» Extrait
--

5.6.- Les facteurs de durabilité et de
viabilité du projet
La durabilité désigne
généralement la pérennité des améliorations
apportées par le projet. Celle-ci se diffère de la durée
de l'intervention externe qui a rapport avec la longévité des
activités du projet. Elle se réfère classiquement à
la permanence de la situation améliorée que constitue l'objectif
spécifique du projet, mais il est plus logique de prendre
également en compte la pérennité des effets externes
à l'objectif, qui est donc l'impact. La durabilité n'est bien
entendu souhaitable que lorsque les impacts du projet sont positifs. Cependant,
la préférence fondamentale des humains pour les
bénéfices à court terme est un obstacle essentiel à
la durabilité et suggère que son absence soit rarement un
accident. Mais la préférence pour l'immédiat sur le futur
est, en effet, une réalité aussi universelle et répandue
que son corollaire économique : les taux d'actualisation.

--

» Données fournies

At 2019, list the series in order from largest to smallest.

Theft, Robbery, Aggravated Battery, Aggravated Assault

--

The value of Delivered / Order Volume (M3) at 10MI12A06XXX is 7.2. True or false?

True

--

» Consigne
Pour chaque affirmation ci-dessous, dites par oui ou par non si elle concorde avec l'extrait, et citez à l'identique les mots de l'extrait qui tranchent.
1. La durabilité se confond avec la durée de l'intervention externe.
2. La durabilité n'est souhaitable que si les impacts du projet sont positifs.
3. La préférence des humains pour les bénéfices à court terme constitue un obstacle essentiel à la durabilité.

» Réponse
1. Non : « Celle-ci se diffère de la durée de l'intervention externe »
2. Oui : « La durabilité n'est bien entendu souhaitable que lorsque les impacts du projet sont positifs »
3. Oui : « la préférence fondamentale des humains pour les bénéfices à court terme est un obstacle essentiel à la durabilité »